Ao lidar com o ‘processo artístico’ do ator, na tese, eu o estudo utilizando estes conceitos. Noto-o como um processo através do qual um ator se afasta da sua personalidade social cotidiana e descobre, nele mesmo, novas perspectivas e qualidades de ser e estar até então desconhecidas ou esquecidas, que o capacitam ao trabalho criativo.

Algumas pesquisas teatrais do século XX, desde Stanislavski, trabalharam nesta direção. Buscaram encontrar um ator que não fosse um simples imitador de tipos ou um mero reprodutor de clichês da cena tradicional; mas que fosse um ator criativo e revelador da natureza humana em todos os seus mais diferentes e contraditórios aspectos. Surgia, a partir desta meta, a necessidade de uma espécie de ‘trabalho do ator sobre ele mesmo’ para que tal qualidade de comunicação direta, imediata e total com o espectador se efetuasse.

Procuro, como Turner, na filosofia e na religião (oriental e ocidental) e em algumas tradições esotéricas (em Gurdjieff e na yoga, por exemplo) registros que possivelmente sejam precursores deste processo (de trabalho sobre si mesmo) que, não sendo propriamente do teatro, chegou ao teatro em alguns momentos da sua história, notadamente através de Stanislavski e Grotowski.

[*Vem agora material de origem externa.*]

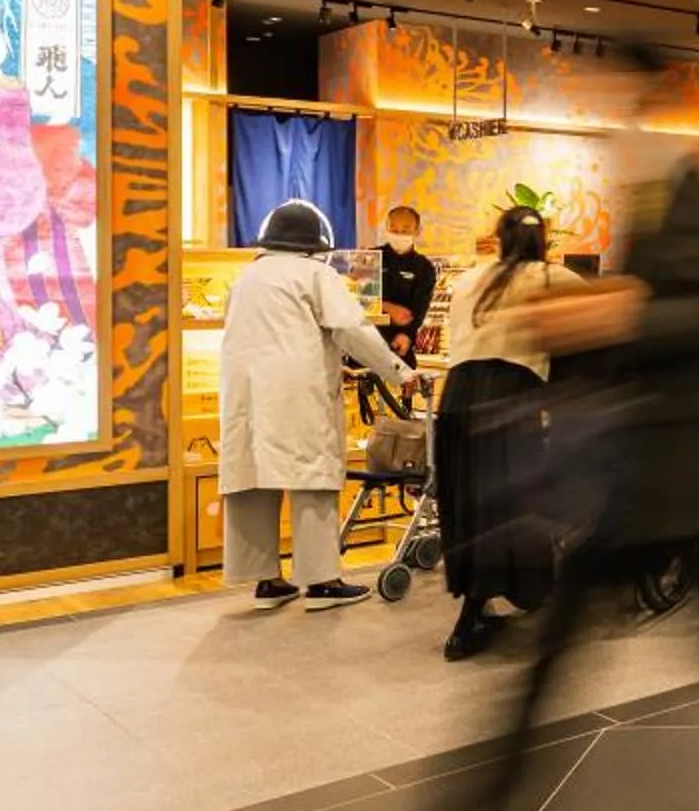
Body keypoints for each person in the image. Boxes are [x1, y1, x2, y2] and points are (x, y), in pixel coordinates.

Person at [390, 43, 699, 811]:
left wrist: (614, 313)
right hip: (631, 471)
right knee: (561, 662)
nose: (594, 105)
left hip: (670, 472)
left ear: (646, 89)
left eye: (606, 88)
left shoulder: (680, 180)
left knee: (663, 650)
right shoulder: (643, 185)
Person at [217, 199, 409, 610]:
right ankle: (322, 582)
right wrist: (399, 372)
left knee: (251, 479)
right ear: (312, 244)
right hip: (297, 392)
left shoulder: (245, 277)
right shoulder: (315, 274)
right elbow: (351, 329)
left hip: (244, 393)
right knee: (312, 478)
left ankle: (266, 581)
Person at [433, 204, 585, 660]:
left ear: (499, 237)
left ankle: (474, 607)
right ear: (544, 239)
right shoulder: (556, 279)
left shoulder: (469, 280)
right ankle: (513, 594)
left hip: (457, 397)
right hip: (511, 397)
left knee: (469, 505)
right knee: (513, 504)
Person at [364, 204, 438, 422]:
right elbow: (358, 299)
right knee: (366, 413)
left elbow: (419, 310)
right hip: (366, 344)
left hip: (401, 347)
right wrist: (388, 307)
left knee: (400, 416)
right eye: (394, 229)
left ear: (417, 231)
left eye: (405, 230)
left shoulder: (424, 268)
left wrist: (407, 335)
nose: (399, 234)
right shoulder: (369, 258)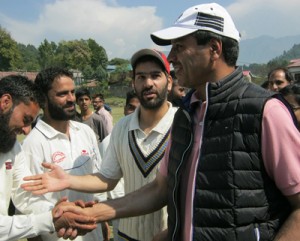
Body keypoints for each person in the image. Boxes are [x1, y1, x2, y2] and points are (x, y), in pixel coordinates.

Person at [23, 3, 300, 240]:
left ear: (214, 49)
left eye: (180, 47)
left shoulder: (264, 111)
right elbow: (161, 188)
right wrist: (91, 213)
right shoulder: (187, 117)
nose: (172, 58)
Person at [23, 49, 177, 241]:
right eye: (141, 77)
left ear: (169, 82)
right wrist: (68, 180)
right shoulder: (122, 127)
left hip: (170, 235)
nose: (148, 83)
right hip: (125, 235)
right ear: (133, 83)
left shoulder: (184, 123)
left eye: (156, 75)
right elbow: (107, 178)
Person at [0, 75, 96, 241]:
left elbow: (25, 194)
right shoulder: (27, 143)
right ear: (5, 102)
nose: (25, 130)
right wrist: (50, 220)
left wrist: (58, 210)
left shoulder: (12, 147)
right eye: (25, 119)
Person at [22, 67, 105, 241]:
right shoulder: (33, 144)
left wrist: (103, 228)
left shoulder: (85, 132)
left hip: (93, 233)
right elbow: (28, 208)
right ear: (43, 99)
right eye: (62, 94)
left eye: (72, 92)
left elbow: (98, 181)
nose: (71, 99)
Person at [99, 89, 140, 239]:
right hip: (121, 209)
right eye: (131, 107)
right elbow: (106, 177)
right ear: (124, 108)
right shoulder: (109, 141)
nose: (133, 113)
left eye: (138, 108)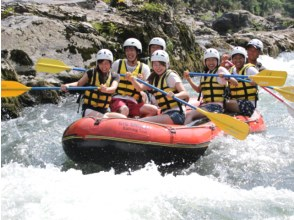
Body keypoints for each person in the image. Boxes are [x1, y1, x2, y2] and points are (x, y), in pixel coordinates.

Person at [125, 50, 189, 125]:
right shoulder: (153, 78)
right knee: (142, 120)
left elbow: (185, 94)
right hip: (165, 113)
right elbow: (140, 88)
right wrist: (132, 79)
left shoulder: (171, 76)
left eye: (161, 64)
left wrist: (174, 96)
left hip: (177, 114)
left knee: (143, 121)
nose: (158, 67)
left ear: (166, 64)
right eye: (155, 64)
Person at [61, 49, 126, 119]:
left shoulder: (115, 76)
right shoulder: (91, 73)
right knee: (105, 118)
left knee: (123, 117)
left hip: (103, 111)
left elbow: (113, 88)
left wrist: (106, 89)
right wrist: (67, 85)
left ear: (111, 64)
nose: (104, 66)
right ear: (97, 63)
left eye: (106, 63)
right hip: (88, 110)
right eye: (101, 63)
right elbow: (79, 84)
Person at [183, 48, 238, 124]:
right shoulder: (205, 73)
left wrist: (227, 77)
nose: (211, 62)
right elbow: (199, 90)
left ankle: (185, 131)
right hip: (205, 105)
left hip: (216, 106)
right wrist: (189, 79)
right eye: (208, 60)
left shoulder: (221, 70)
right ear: (205, 62)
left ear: (217, 61)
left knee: (189, 115)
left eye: (213, 60)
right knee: (189, 116)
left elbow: (235, 83)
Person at [110, 38, 158, 117]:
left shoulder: (144, 68)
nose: (129, 53)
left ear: (137, 51)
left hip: (133, 101)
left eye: (132, 50)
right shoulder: (118, 63)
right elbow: (108, 78)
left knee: (153, 110)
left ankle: (139, 125)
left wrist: (141, 81)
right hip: (117, 99)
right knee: (125, 109)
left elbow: (146, 88)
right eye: (127, 50)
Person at [225, 46, 259, 117]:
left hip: (249, 105)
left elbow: (261, 80)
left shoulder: (250, 70)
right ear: (232, 59)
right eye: (235, 58)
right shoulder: (230, 71)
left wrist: (256, 82)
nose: (238, 61)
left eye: (240, 58)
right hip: (234, 103)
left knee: (223, 103)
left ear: (245, 59)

A partir deste ponto passo a investigar sobre a existência e a importância desse processo também dentro da pesquisa artística desenvolvida pelo Lume, a qual foi novamente vivenciada na prática e na teoria. Luís Otávio Burnier em sua tese, por exemplo, fala em acordar a ‘pessoa’ do ator e dinamizar suas ‘energias potenciais’ mais profundas utilizando o ‘treinamento energético’, uma espécie de trabalho psicofísico que ultrapassa limites de exaustão física do ator. Busco, por exemplo, as razões pelas quais esse tipo de treinamento poderia ser chamado de uma espécie de técnica psicofísica vertical, com evidentes traços de liminaridade, ‘communitas’ e trabalho (pessoal) sobre si mesmo.

JU – Em que medida seu trabalho pode contribuir para difundir ainda mais os métodos do Lume?

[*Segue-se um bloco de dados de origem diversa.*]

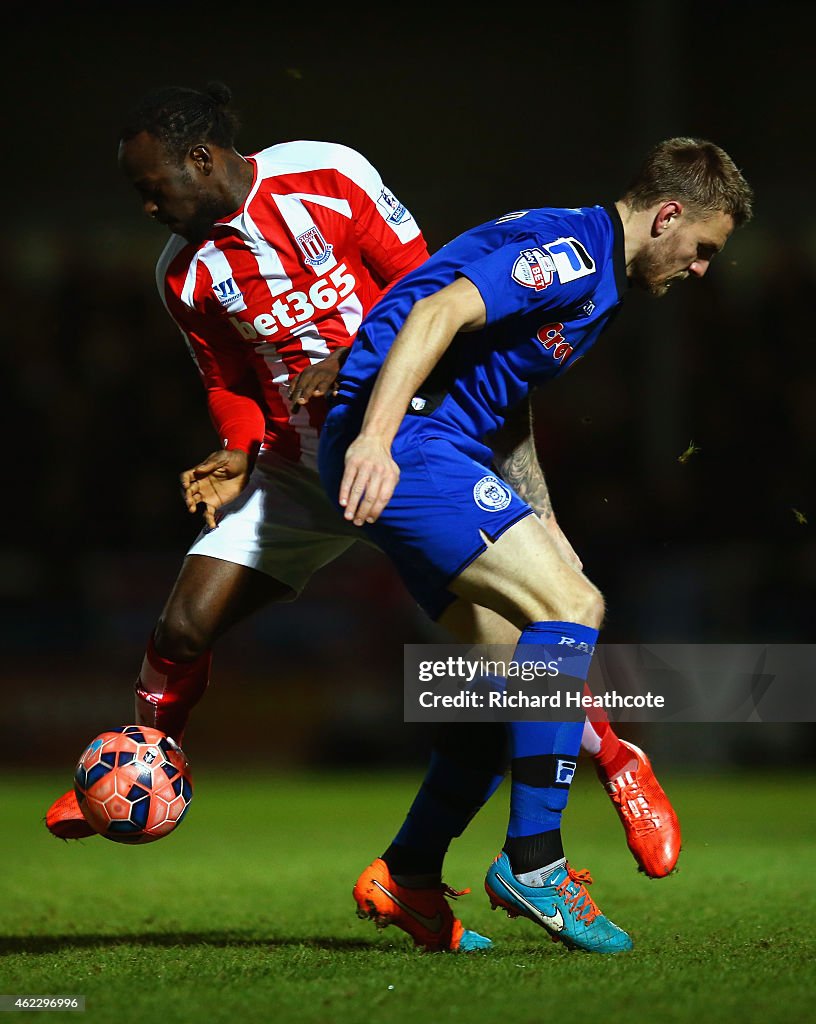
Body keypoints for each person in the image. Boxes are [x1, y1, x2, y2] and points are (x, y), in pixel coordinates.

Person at [44, 81, 682, 953]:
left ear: (201, 159)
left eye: (152, 185)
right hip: (300, 473)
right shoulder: (182, 274)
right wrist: (236, 448)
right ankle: (136, 765)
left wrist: (350, 360)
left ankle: (603, 767)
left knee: (508, 666)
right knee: (184, 623)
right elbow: (232, 384)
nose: (147, 204)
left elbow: (429, 284)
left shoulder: (327, 175)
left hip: (402, 443)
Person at [319, 137, 753, 954]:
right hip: (408, 438)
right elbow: (436, 312)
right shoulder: (568, 256)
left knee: (509, 678)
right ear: (667, 215)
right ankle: (536, 862)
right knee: (573, 607)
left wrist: (545, 521)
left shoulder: (598, 280)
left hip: (435, 442)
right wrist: (376, 438)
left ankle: (408, 874)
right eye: (703, 249)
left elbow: (502, 401)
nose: (702, 269)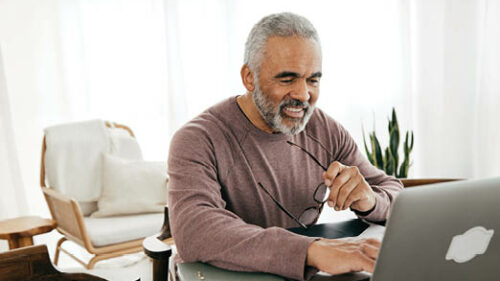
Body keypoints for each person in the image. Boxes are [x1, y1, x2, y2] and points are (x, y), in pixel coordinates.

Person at [167, 12, 403, 281]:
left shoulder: (324, 128)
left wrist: (370, 200)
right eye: (287, 79)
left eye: (313, 79)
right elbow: (195, 231)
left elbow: (394, 192)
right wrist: (312, 251)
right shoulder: (197, 139)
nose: (303, 95)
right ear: (249, 78)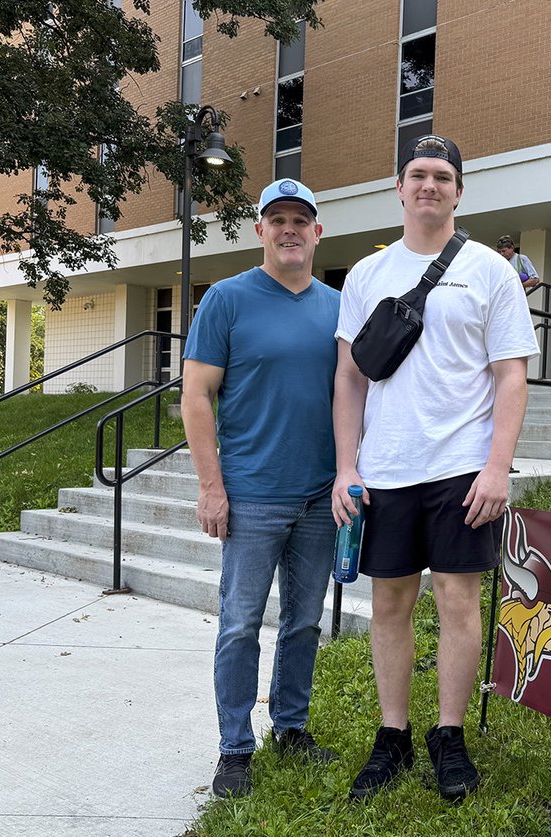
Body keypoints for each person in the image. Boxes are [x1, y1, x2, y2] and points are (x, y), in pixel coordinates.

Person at [332, 135, 539, 801]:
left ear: (458, 190)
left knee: (457, 599)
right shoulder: (367, 275)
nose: (429, 185)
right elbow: (349, 378)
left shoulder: (490, 270)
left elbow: (511, 376)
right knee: (390, 599)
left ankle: (448, 735)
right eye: (418, 174)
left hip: (461, 467)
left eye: (442, 176)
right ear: (398, 187)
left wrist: (498, 467)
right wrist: (345, 468)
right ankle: (391, 735)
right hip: (386, 467)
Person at [181, 178, 340, 798]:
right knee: (240, 624)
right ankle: (234, 749)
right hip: (251, 495)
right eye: (278, 220)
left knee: (303, 623)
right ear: (261, 231)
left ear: (317, 232)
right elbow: (196, 397)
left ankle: (292, 728)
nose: (290, 229)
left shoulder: (336, 307)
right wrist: (210, 486)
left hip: (320, 497)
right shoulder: (225, 300)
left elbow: (352, 397)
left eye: (302, 219)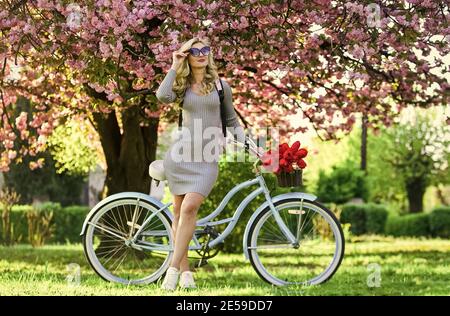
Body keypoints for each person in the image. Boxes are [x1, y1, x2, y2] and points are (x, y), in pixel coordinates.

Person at [155, 37, 245, 290]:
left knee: (189, 208)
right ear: (187, 56)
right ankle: (185, 273)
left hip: (207, 158)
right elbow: (162, 96)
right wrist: (174, 65)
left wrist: (250, 144)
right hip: (181, 156)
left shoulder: (220, 86)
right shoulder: (181, 86)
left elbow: (231, 120)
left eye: (205, 49)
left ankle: (171, 269)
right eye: (195, 51)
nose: (202, 54)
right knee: (178, 213)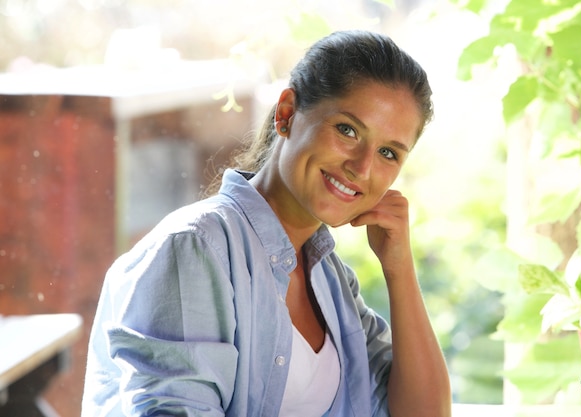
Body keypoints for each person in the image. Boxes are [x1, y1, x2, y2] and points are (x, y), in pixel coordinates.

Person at [82, 30, 451, 417]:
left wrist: (399, 267)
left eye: (388, 153)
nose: (362, 168)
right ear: (287, 113)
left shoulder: (331, 281)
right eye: (347, 130)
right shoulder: (194, 249)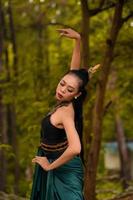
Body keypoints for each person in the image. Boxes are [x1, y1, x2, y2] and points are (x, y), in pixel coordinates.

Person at [30, 28, 99, 200]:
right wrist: (78, 40)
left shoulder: (66, 112)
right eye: (62, 83)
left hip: (63, 169)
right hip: (53, 160)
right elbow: (73, 74)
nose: (62, 90)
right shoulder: (71, 99)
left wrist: (49, 166)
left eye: (68, 89)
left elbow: (76, 148)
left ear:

Andrade – Na medida em que exponho a fragilidade de um ‘método’ que se fecha sobre si mesmo e que se enrijeça sobre uma forma estabelecida; eu creio estar evidenciando as qualidades do trabalho do Lume. O título da tese, “A liminaridade na profissão do ator”, chama a atenção para isto. Mesmo que um ator saiba muito sobre os truques da profissão, mesmo que ele possua técnicas vocais e corporais virtuosas, mesmo que ele tenha muito experiência acumulada ao longo dos anos, se ele quer ser realmente criativo ele deve, necessariamente, transitar por uma espécie de experiência liminar. Ali ele, intencionalmente, vivencia o não-saber as coisas premeditadamente; ali ele deixa de lado as expectativas e ansiedades de sua personalidade social; ali ele entra em relação sincera consigo mesmo; ali ele entra em relação com “você”, o que significa relacionar-se com uma pessoa ou cena que está diante de si neste momento presente e inteiramente novo, já que ele nunca ocorreu antes.

Acredito que vivenciar e experimentar o ‘eterno agora’ é, de fato, e no limite, o desafio proposto a todo e qualquer ser humano que busca razões éticas para o seu existir pessoal e profissional. Parece-me, também, que o teatro de pesquisa laboratorial – como esse praticado pelo Lume – ainda que quase artesanal e de pequena escala pública, seja uma das expressões artísticas que mais pode evidenciar este desafio e encorajar-nos em sua direção. Vejo que nós, que vivemos nesses tempos modernos, carecemos muito deste impulso.